The answer must be an exact copy of every record below.

[Items from a dataset]
((
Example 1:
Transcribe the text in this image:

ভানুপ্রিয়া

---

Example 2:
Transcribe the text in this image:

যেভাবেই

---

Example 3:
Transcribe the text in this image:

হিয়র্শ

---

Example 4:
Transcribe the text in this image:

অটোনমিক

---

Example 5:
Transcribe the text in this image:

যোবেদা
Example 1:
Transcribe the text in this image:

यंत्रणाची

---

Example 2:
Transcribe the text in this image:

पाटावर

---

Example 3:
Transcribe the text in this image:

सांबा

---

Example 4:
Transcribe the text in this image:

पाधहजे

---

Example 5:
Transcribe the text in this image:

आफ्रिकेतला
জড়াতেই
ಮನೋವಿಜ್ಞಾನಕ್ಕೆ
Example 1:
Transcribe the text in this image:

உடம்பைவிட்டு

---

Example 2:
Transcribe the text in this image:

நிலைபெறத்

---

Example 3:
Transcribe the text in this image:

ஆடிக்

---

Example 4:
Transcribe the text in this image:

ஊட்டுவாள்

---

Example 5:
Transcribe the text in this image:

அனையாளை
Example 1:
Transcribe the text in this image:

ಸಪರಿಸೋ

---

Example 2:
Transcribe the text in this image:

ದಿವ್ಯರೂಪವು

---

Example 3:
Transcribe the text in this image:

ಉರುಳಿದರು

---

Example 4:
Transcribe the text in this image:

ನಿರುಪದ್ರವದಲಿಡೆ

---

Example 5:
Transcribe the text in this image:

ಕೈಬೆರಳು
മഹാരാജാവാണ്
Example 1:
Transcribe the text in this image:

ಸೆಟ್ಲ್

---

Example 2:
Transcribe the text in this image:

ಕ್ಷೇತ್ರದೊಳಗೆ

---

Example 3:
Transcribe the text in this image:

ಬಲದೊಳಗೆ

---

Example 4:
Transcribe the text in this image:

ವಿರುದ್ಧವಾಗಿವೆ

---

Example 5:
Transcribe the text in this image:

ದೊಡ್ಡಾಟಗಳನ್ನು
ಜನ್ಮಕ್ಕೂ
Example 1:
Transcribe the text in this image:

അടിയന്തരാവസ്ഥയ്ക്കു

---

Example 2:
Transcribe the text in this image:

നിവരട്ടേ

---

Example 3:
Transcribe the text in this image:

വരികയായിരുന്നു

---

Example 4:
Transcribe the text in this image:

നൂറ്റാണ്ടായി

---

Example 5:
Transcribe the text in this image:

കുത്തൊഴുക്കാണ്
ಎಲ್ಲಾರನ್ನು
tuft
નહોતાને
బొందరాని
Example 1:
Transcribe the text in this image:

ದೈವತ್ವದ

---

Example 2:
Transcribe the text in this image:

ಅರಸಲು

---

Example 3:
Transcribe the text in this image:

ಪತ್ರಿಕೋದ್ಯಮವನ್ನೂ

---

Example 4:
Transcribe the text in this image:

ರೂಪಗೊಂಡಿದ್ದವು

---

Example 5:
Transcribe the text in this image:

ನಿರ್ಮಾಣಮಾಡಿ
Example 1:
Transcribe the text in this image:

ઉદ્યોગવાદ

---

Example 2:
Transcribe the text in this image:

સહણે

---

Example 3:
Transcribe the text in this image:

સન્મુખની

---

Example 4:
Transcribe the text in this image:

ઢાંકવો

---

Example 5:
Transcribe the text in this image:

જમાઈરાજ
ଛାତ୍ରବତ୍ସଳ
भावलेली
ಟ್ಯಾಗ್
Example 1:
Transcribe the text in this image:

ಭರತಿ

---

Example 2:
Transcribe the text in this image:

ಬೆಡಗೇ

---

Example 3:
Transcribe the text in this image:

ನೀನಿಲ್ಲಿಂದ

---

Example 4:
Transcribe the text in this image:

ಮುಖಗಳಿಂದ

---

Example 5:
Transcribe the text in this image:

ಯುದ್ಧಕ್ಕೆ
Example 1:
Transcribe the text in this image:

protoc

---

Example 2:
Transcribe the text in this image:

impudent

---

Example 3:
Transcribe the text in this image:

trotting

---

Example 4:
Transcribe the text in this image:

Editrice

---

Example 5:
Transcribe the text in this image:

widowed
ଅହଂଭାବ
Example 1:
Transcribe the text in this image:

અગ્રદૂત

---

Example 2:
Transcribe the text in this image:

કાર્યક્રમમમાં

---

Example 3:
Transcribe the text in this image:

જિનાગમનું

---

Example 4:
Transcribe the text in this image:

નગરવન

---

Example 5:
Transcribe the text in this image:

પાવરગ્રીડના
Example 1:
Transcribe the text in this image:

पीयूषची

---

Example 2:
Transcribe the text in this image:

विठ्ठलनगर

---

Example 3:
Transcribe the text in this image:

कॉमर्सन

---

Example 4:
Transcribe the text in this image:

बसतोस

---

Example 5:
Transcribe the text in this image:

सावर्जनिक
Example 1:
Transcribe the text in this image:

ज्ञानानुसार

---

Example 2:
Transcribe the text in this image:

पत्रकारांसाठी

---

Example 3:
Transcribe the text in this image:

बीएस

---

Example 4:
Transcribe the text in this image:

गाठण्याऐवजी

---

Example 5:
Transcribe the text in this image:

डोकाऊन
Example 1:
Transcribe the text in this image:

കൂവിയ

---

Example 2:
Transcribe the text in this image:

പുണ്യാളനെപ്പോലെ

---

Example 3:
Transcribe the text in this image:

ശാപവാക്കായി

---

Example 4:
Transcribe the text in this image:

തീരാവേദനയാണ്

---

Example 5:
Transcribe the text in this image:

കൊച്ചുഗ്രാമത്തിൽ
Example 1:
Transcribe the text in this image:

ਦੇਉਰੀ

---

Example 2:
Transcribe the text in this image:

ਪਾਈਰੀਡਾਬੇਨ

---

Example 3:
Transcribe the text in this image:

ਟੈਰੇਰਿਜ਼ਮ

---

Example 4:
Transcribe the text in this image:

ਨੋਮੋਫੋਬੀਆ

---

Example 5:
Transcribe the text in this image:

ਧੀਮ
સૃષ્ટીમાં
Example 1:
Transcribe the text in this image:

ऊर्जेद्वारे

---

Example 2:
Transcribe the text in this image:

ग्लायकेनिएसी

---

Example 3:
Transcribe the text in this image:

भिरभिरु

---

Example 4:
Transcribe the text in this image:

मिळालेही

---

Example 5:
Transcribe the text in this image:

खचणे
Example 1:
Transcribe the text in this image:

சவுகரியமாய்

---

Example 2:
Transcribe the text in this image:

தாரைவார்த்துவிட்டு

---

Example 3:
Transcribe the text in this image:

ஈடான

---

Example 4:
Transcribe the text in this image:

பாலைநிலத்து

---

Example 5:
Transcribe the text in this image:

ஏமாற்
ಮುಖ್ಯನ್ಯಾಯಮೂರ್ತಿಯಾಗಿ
))
__RESPONSE__
Example 1:
Transcribe the text in this image:

ভানুপ্রিয়া

---

Example 2:
Transcribe the text in this image:

যেভাবেই

---

Example 3:
Transcribe the text in this image:

হিয়র্শ

---

Example 4:
Transcribe the text in this image:

অটোনমিক

---

Example 5:
Transcribe the text in this image:

যোবেদা
Example 1:
Transcribe the text in this image:

यंत्रणाची

---

Example 2:
Transcribe the text in this image:

पाटावर

---

Example 3:
Transcribe the text in this image:

सांबा

---

Example 4:
Transcribe the text in this image:

पाधहजे

---

Example 5:
Transcribe the text in this image:

आफ्रिकेतला
জড়াতেই
ಮನೋವಿಜ್ಞಾನಕ್ಕೆ
Example 1:
Transcribe the text in this image:

உடம்பைவிட்டு

---

Example 2:
Transcribe the text in this image:

நிலைபெறத்

---

Example 3:
Transcribe the text in this image:

ஆடிக்

---

Example 4:
Transcribe the text in this image:

ஊட்டுவாள்

---

Example 5:
Transcribe the text in this image:

அனையாளை
Example 1:
Transcribe the text in this image:

ಸಪರಿಸೋ

---

Example 2:
Transcribe the text in this image:

ದಿವ್ಯರೂಪವು

---

Example 3:
Transcribe the text in this image:

ಉರುಳಿದರು

---

Example 4:
Transcribe the text in this image:

ನಿರುಪದ್ರವದಲಿಡೆ

---

Example 5:
Transcribe the text in this image:

ಕೈಬೆರಳು
മഹാരാജാവാണ്
Example 1:
Transcribe the text in this image:

ಸೆಟ್ಲ್

---

Example 2:
Transcribe the text in this image:

ಕ್ಷೇತ್ರದೊಳಗೆ

---

Example 3:
Transcribe the text in this image:

ಬಲದೊಳಗೆ

---

Example 4:
Transcribe the text in this image:

ವಿರುದ್ಧವಾಗಿವೆ

---

Example 5:
Transcribe the text in this image:

ದೊಡ್ಡಾಟಗಳನ್ನು
ಜನ್ಮಕ್ಕೂ
Example 1:
Transcribe the text in this image:

അടിയന്തരാവസ്ഥയ്ക്കു

---

Example 2:
Transcribe the text in this image:

നിവരട്ടേ

---

Example 3:
Transcribe the text in this image:

വരികയായിരുന്നു

---

Example 4:
Transcribe the text in this image:

നൂറ്റാണ്ടായി

---

Example 5:
Transcribe the text in this image:

കുത്തൊഴുക്കാണ്
ಎಲ್ಲಾರನ್ನು
tuft
નહોતાને
బొందరాని
Example 1:
Transcribe the text in this image:

ದೈವತ್ವದ

---

Example 2:
Transcribe the text in this image:

ಅರಸಲು

---

Example 3:
Transcribe the text in this image:

ಪತ್ರಿಕೋದ್ಯಮವನ್ನೂ

---

Example 4:
Transcribe the text in this image:

ರೂಪಗೊಂಡಿದ್ದವು

---

Example 5:
Transcribe the text in this image:

ನಿರ್ಮಾಣಮಾಡಿ
Example 1:
Transcribe the text in this image:

ઉદ્યોગવાદ

---

Example 2:
Transcribe the text in this image:

સહણે

---

Example 3:
Transcribe the text in this image:

સન્મુખની

---

Example 4:
Transcribe the text in this image:

ઢાંકવો

---

Example 5:
Transcribe the text in this image:

જમાઈરાજ
ଛାତ୍ରବତ୍ସଳ
भावलेली
ಟ್ಯಾಗ್
Example 1:
Transcribe the text in this image:

ಭರತಿ

---

Example 2:
Transcribe the text in this image:

ಬೆಡಗೇ

---

Example 3:
Transcribe the text in this image:

ನೀನಿಲ್ಲಿಂದ

---

Example 4:
Transcribe the text in this image:

ಮುಖಗಳಿಂದ

---

Example 5:
Transcribe the text in this image:

ಯುದ್ಧಕ್ಕೆ
Example 1:
Transcribe the text in this image:

protoc

---

Example 2:
Transcribe the text in this image:

impudent

---

Example 3:
Transcribe the text in this image:

trotting

---

Example 4:
Transcribe the text in this image:

Editrice

---

Example 5:
Transcribe the text in this image:

widowed
ଅହଂଭାବ
Example 1:
Transcribe the text in this image:

અગ્રદૂત

---

Example 2:
Transcribe the text in this image:

કાર્યક્રમમમાં

---

Example 3:
Transcribe the text in this image:

જિનાગમનું

---

Example 4:
Transcribe the text in this image:

નગરવન

---

Example 5:
Transcribe the text in this image:

પાવરગ્રીડના
Example 1:
Transcribe the text in this image:

पीयूषची

---

Example 2:
Transcribe the text in this image:

विठ्ठलनगर

---

Example 3:
Transcribe the text in this image:

कॉमर्सन

---

Example 4:
Transcribe the text in this image:

बसतोस

---

Example 5:
Transcribe the text in this image:

सावर्जनिक
Example 1:
Transcribe the text in this image:

ज्ञानानुसार

---

Example 2:
Transcribe the text in this image:

पत्रकारांसाठी

---

Example 3:
Transcribe the text in this image:

बीएस

---

Example 4:
Transcribe the text in this image:

गाठण्याऐवजी

---

Example 5:
Transcribe the text in this image:

डोकाऊन
Example 1:
Transcribe the text in this image:

കൂവിയ

---

Example 2:
Transcribe the text in this image:

പുണ്യാളനെപ്പോലെ

---

Example 3:
Transcribe the text in this image:

ശാപവാക്കായി

---

Example 4:
Transcribe the text in this image:

തീരാവേദനയാണ്

---

Example 5:
Transcribe the text in this image:

കൊച്ചുഗ്രാമത്തിൽ
Example 1:
Transcribe the text in this image:

ਦੇਉਰੀ

---

Example 2:
Transcribe the text in this image:

ਪਾਈਰੀਡਾਬੇਨ

---

Example 3:
Transcribe the text in this image:

ਟੈਰੇਰਿਜ਼ਮ

---

Example 4:
Transcribe the text in this image:

ਨੋਮੋਫੋਬੀਆ

---

Example 5:
Transcribe the text in this image:

ਧੀਮ
સૃષ્ટીમાં
Example 1:
Transcribe the text in this image:

ऊर्जेद्वारे

---

Example 2:
Transcribe the text in this image:

ग्लायकेनिएसी

---

Example 3:
Transcribe the text in this image:

भिरभिरु

---

Example 4:
Transcribe the text in this image:

मिळालेही

---

Example 5:
Transcribe the text in this image:

खचणे
Example 1:
Transcribe the text in this image:

சவுகரியமாய்

---

Example 2:
Transcribe the text in this image:

தாரைவார்த்துவிட்டு

---

Example 3:
Transcribe the text in this image:

ஈடான

---

Example 4:
Transcribe the text in this image:

பாலைநிலத்து

---

Example 5:
Transcribe the text in this image:

ஏமாற்
ಮುಖ್ಯನ್ಯಾಯಮೂರ್ತಿಯಾಗಿ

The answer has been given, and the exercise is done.